# PSE Vendetta XS L6 / shoot or sell?



## PBH (Nov 7, 2007)

I received a PSE Vendetta XS L6 for Christmas. It was a surprise -- I was not in the market for a new bow. The bow has a bit of history to it. It has been shot a handful of times. Two of those times the string broke. After the second break the bow was returned to PSE where they determined the cause of the breaks to be faulty cams. The cams and string were replaced with new, then returned. It was then given to me for Christmas. So, the existing bow, with new cams and string, has never been shot. There are a couple small scratches on the limbs -- I'm assuming from the two original breaks. I guess you could say that the bow is both "used" and "new".

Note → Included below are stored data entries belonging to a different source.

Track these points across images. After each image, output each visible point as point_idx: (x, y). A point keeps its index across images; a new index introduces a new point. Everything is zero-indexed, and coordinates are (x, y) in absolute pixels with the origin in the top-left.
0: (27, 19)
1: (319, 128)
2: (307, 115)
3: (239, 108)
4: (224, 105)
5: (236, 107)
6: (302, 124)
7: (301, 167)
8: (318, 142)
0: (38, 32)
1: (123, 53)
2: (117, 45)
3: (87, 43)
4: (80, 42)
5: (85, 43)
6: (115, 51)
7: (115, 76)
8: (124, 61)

Like I mentioned, I was not in the market for a new bow. This model is not quite what I would have purchased had I been in the market. So, I now have a decision to make:

1. Do I go through the effort of setting this bow up to shoot, and see if I like it?

or

2. Do I sell it and use the money to put towards a new bow of my choice?
2a. If I choose to sell, how much would you say I could reasonably ask?


----------



## twinkielk15 (Jan 17, 2011)

I guess I don't really have much input as far as what steps you should take, but I will say that I have had my Vendetta for nearly two years and absolutely love it. I have never drawn a bow that smooth. To be fair, my choices are quite limited because I have a long draw length. It was basically down to four bows and I like the Vendetta best. Not sure if that helps you decide anything...


----------